Aku memilih dr. Krisma Kurnia, Sp.PD, FINASIM, seorang dokter ahli penyakit dalam di RS Bethesda Lempuyangwangi. Kepadanya, aku ceritakan penyakitku, tentang sesak napasku lengkap rincian keluhan dan riwayat pengobatan. Dr Krisma menanggapi dengan serius. Pasti dia sudah tahu macam jenis penyakitku ini.
“Bapak foto X-Ray dulu ya thorax,” Katanya.
“Saya ingin lihat hasil X-Ray dan memastikan bapak kenapa, sementara saya beri dulu obat,” tambahnya.
Aku mengangguk dan sempat menanyakan kenapa dengan kesehatan saya.
“Ya sepertinya memang pembengkakan jantung. Tapi nanti kita lihat hasil X-Ray..” imbuh dr Krisma.
Aku hanya mengangguk pelan, sambil permisi dan langsung mendaftar pada bagian X-Ray, agak ke belakang.
Minggu depannya, aku maju lagi ke dr Krisma sambil membawa hasil X-Ray. Setelah pemeriksaan hasil X-Ray, barulah dr Krisma bisa memastikan melalui pengukuran volume jantung, bahwa aku positif terkena pembengkakan jantung. Di penampakan X-Ray jantungku menurutnya memang mengalami pembengkakan.
“Tapi tidak begitu parah..” kata dr Krisma. Aku hanya harus diobati dengan meminum obat yang akan diresepkan olehnya.
“Kira-kira kenapa ya dokter, jantung saya sampai membengkak? Dan apakah bisa untuk disembuhkan kembali, maksudnya diperkecil lagi hingga tidak bengkak?” Aku bertanya polos. Harap-harap cemas jantungku bisa diobati.
“Begini, pembengkakan jantung tidak bisa kembali lagi ke ukuran normal seperti semula. Dia hanya bisa diterapi dengan pemberian obat agar kerja jantung tidak lagi bekerja keras, diiringi dengan menghindari makanan bergaram pekat, dan tensi harus di bawah 140.” dr Krisma menjelaskan.
“Seperti karet gelang pak, jantung yang membengkak tidak akan bisa kembali lagi ke ukuran normal. Dia tetap “melar” seperti karet gelang yang ditarik-tarik oleh anak-anak hingga menjadi melar.”

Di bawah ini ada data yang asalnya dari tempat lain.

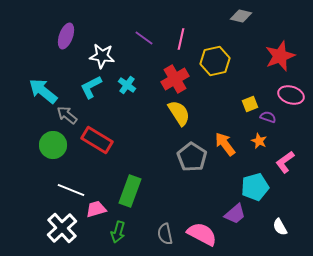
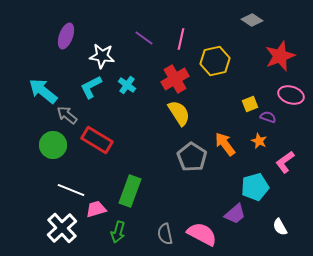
gray diamond: moved 11 px right, 4 px down; rotated 20 degrees clockwise
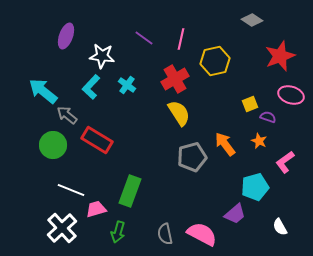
cyan L-shape: rotated 20 degrees counterclockwise
gray pentagon: rotated 24 degrees clockwise
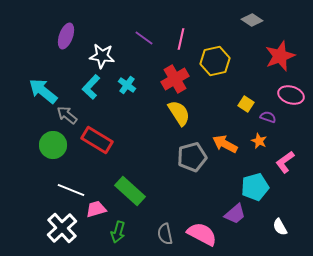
yellow square: moved 4 px left; rotated 35 degrees counterclockwise
orange arrow: rotated 25 degrees counterclockwise
green rectangle: rotated 68 degrees counterclockwise
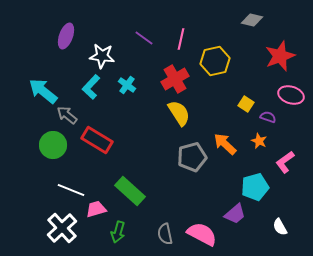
gray diamond: rotated 20 degrees counterclockwise
orange arrow: rotated 15 degrees clockwise
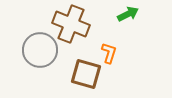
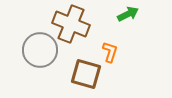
orange L-shape: moved 1 px right, 1 px up
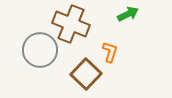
brown square: rotated 28 degrees clockwise
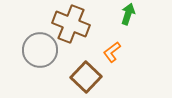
green arrow: rotated 45 degrees counterclockwise
orange L-shape: moved 2 px right; rotated 145 degrees counterclockwise
brown square: moved 3 px down
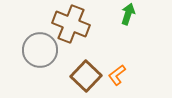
orange L-shape: moved 5 px right, 23 px down
brown square: moved 1 px up
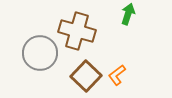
brown cross: moved 6 px right, 7 px down; rotated 6 degrees counterclockwise
gray circle: moved 3 px down
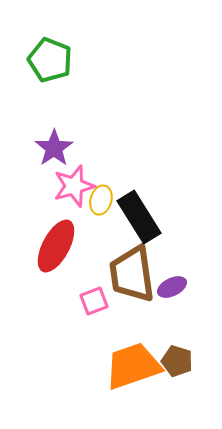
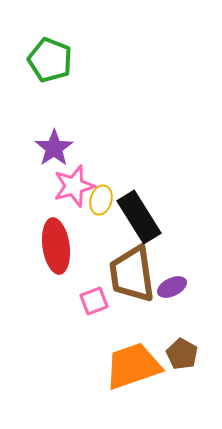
red ellipse: rotated 36 degrees counterclockwise
brown pentagon: moved 5 px right, 7 px up; rotated 12 degrees clockwise
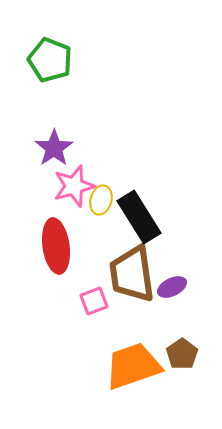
brown pentagon: rotated 8 degrees clockwise
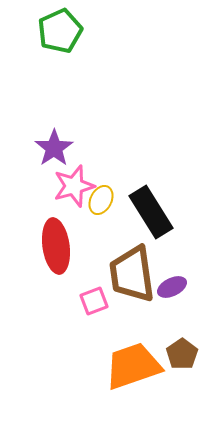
green pentagon: moved 10 px right, 29 px up; rotated 27 degrees clockwise
yellow ellipse: rotated 12 degrees clockwise
black rectangle: moved 12 px right, 5 px up
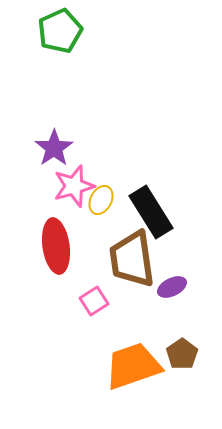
brown trapezoid: moved 15 px up
pink square: rotated 12 degrees counterclockwise
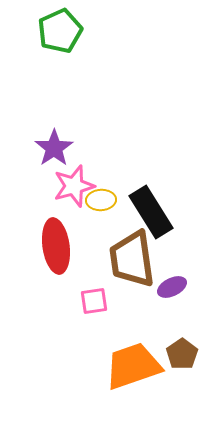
yellow ellipse: rotated 60 degrees clockwise
pink square: rotated 24 degrees clockwise
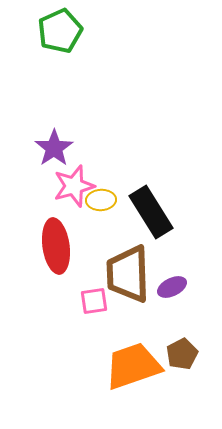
brown trapezoid: moved 4 px left, 15 px down; rotated 6 degrees clockwise
brown pentagon: rotated 8 degrees clockwise
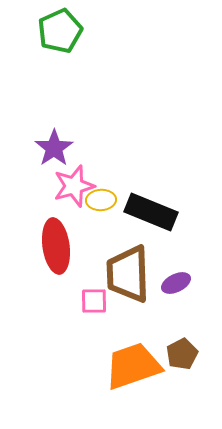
black rectangle: rotated 36 degrees counterclockwise
purple ellipse: moved 4 px right, 4 px up
pink square: rotated 8 degrees clockwise
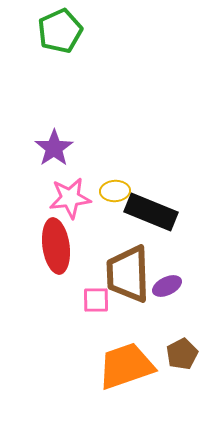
pink star: moved 4 px left, 12 px down; rotated 9 degrees clockwise
yellow ellipse: moved 14 px right, 9 px up
purple ellipse: moved 9 px left, 3 px down
pink square: moved 2 px right, 1 px up
orange trapezoid: moved 7 px left
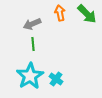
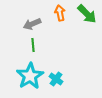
green line: moved 1 px down
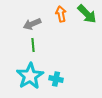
orange arrow: moved 1 px right, 1 px down
cyan cross: rotated 24 degrees counterclockwise
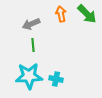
gray arrow: moved 1 px left
cyan star: moved 1 px left; rotated 28 degrees clockwise
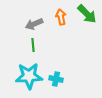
orange arrow: moved 3 px down
gray arrow: moved 3 px right
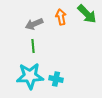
green line: moved 1 px down
cyan star: moved 1 px right
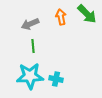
gray arrow: moved 4 px left
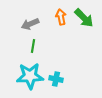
green arrow: moved 3 px left, 4 px down
green line: rotated 16 degrees clockwise
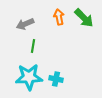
orange arrow: moved 2 px left
gray arrow: moved 5 px left
cyan star: moved 1 px left, 1 px down
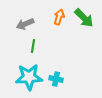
orange arrow: rotated 28 degrees clockwise
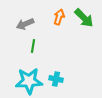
cyan star: moved 4 px down
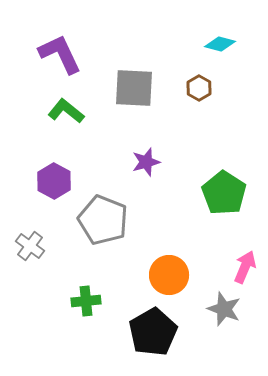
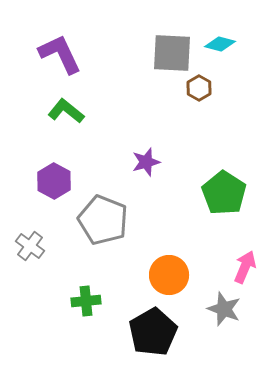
gray square: moved 38 px right, 35 px up
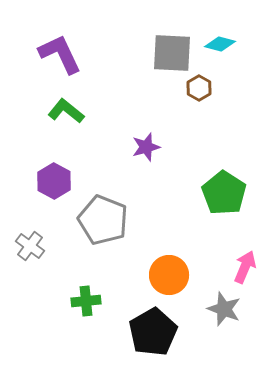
purple star: moved 15 px up
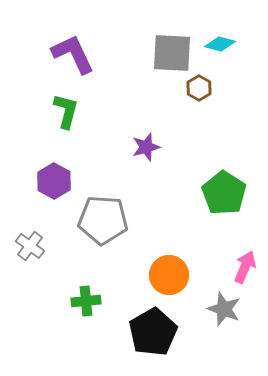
purple L-shape: moved 13 px right
green L-shape: rotated 66 degrees clockwise
gray pentagon: rotated 18 degrees counterclockwise
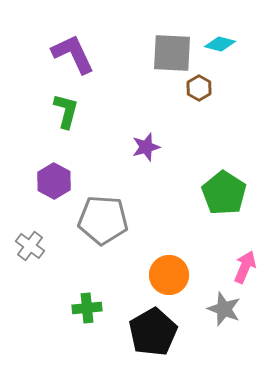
green cross: moved 1 px right, 7 px down
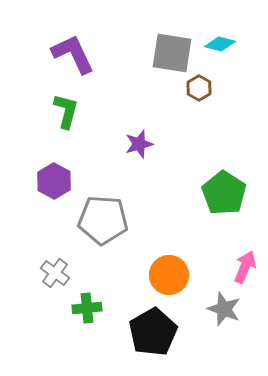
gray square: rotated 6 degrees clockwise
purple star: moved 7 px left, 3 px up
gray cross: moved 25 px right, 27 px down
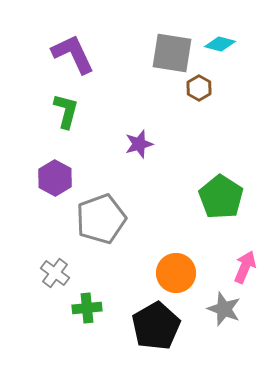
purple hexagon: moved 1 px right, 3 px up
green pentagon: moved 3 px left, 4 px down
gray pentagon: moved 2 px left, 1 px up; rotated 24 degrees counterclockwise
orange circle: moved 7 px right, 2 px up
black pentagon: moved 3 px right, 6 px up
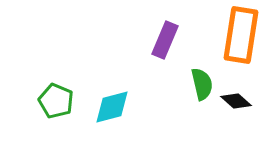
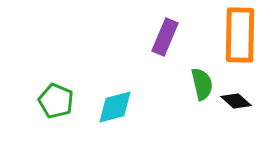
orange rectangle: moved 1 px left; rotated 8 degrees counterclockwise
purple rectangle: moved 3 px up
cyan diamond: moved 3 px right
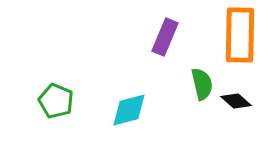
cyan diamond: moved 14 px right, 3 px down
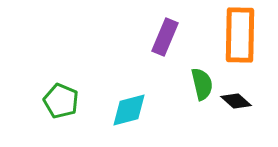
green pentagon: moved 5 px right
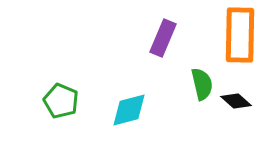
purple rectangle: moved 2 px left, 1 px down
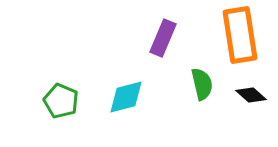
orange rectangle: rotated 10 degrees counterclockwise
black diamond: moved 15 px right, 6 px up
cyan diamond: moved 3 px left, 13 px up
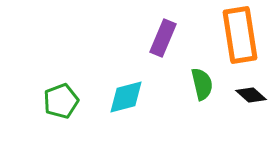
green pentagon: rotated 28 degrees clockwise
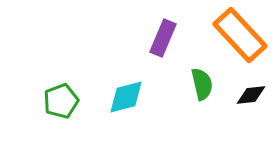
orange rectangle: rotated 34 degrees counterclockwise
black diamond: rotated 48 degrees counterclockwise
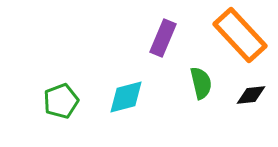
green semicircle: moved 1 px left, 1 px up
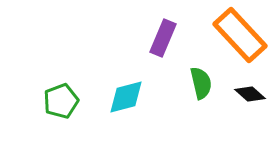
black diamond: moved 1 px left, 1 px up; rotated 48 degrees clockwise
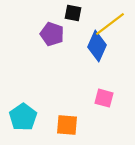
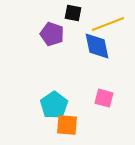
yellow line: moved 2 px left; rotated 16 degrees clockwise
blue diamond: rotated 36 degrees counterclockwise
cyan pentagon: moved 31 px right, 12 px up
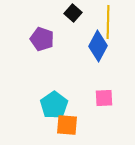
black square: rotated 30 degrees clockwise
yellow line: moved 2 px up; rotated 68 degrees counterclockwise
purple pentagon: moved 10 px left, 5 px down
blue diamond: moved 1 px right; rotated 40 degrees clockwise
pink square: rotated 18 degrees counterclockwise
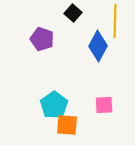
yellow line: moved 7 px right, 1 px up
pink square: moved 7 px down
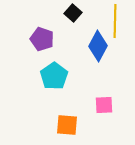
cyan pentagon: moved 29 px up
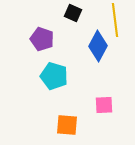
black square: rotated 18 degrees counterclockwise
yellow line: moved 1 px up; rotated 8 degrees counterclockwise
cyan pentagon: rotated 20 degrees counterclockwise
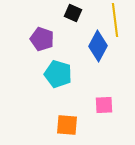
cyan pentagon: moved 4 px right, 2 px up
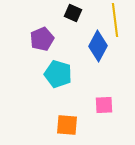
purple pentagon: rotated 30 degrees clockwise
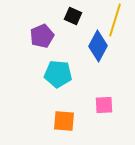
black square: moved 3 px down
yellow line: rotated 24 degrees clockwise
purple pentagon: moved 3 px up
cyan pentagon: rotated 12 degrees counterclockwise
orange square: moved 3 px left, 4 px up
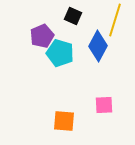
cyan pentagon: moved 2 px right, 21 px up; rotated 12 degrees clockwise
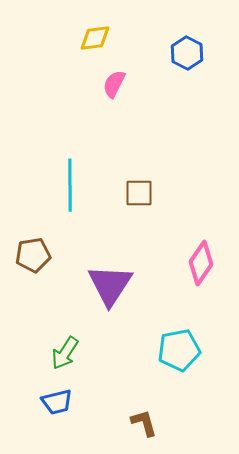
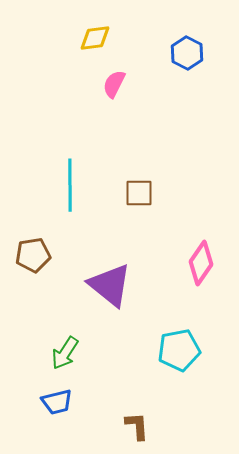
purple triangle: rotated 24 degrees counterclockwise
brown L-shape: moved 7 px left, 3 px down; rotated 12 degrees clockwise
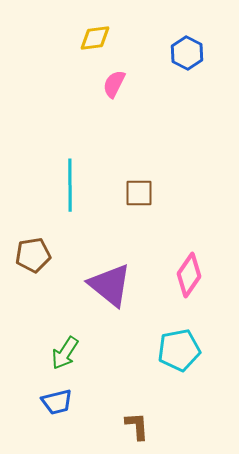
pink diamond: moved 12 px left, 12 px down
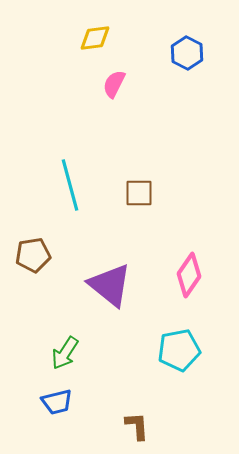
cyan line: rotated 15 degrees counterclockwise
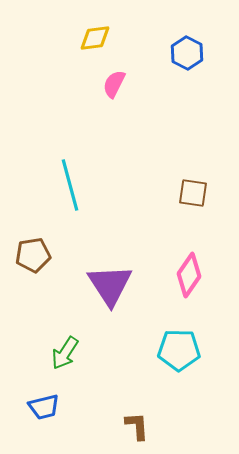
brown square: moved 54 px right; rotated 8 degrees clockwise
purple triangle: rotated 18 degrees clockwise
cyan pentagon: rotated 12 degrees clockwise
blue trapezoid: moved 13 px left, 5 px down
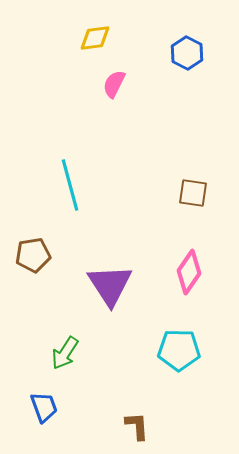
pink diamond: moved 3 px up
blue trapezoid: rotated 96 degrees counterclockwise
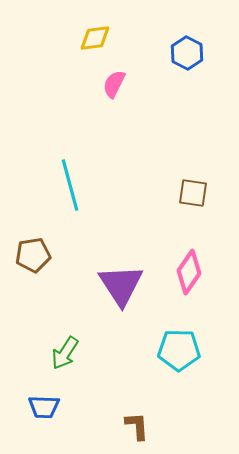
purple triangle: moved 11 px right
blue trapezoid: rotated 112 degrees clockwise
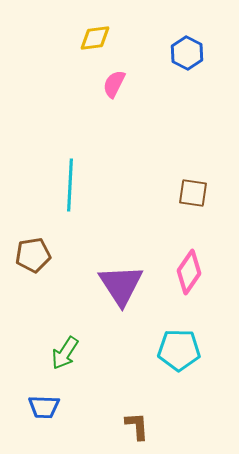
cyan line: rotated 18 degrees clockwise
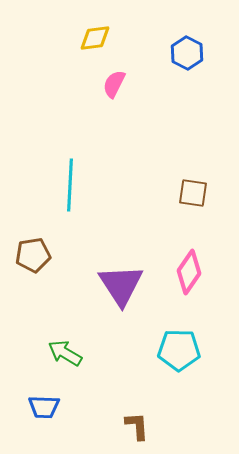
green arrow: rotated 88 degrees clockwise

“Oleh karenanya terapi sementara adalah meminum obat dan menghindari makanan asin, tensi dijaga di bawah 140 dan istirahat cukup,” tutur dr Krisma.
“Sebabnya kenapa hingga jantung saya membengkak dokter?” tanyaku penasaran.
“Bapak, dulu sewaktu aktif masa muda pasti bekerja keras hingga lupa waktu, dan tidak memperdulikan kesehatan. Tensi bapak waktu lembur-lembur itu atau bahkan sampai malam, pasti seringnya di atas 140.”
“Karena itulah, tensi di atas 140 seharusnya bapak sudah berobat untuk menurunkan tensi, dan mengurangi kerja keras untuk meringankan kerja jantung bapak.”
“Tapi karena bapak abai dan tidak memperdulikan pemeriksaan rutin tensi darah dan pengobatannya, maka kerja jantung bapak terus-terusan “dipush” kerja keras. Hingga akhirnya terjadilah penebalan dinding jantung dan itulah sebab membesarnya jantung bapak. Hingga berakibat sesak napas.”
Aku hanya melongo menyimak penjelasan panjang lebar dr Krisma tentang penyakitku.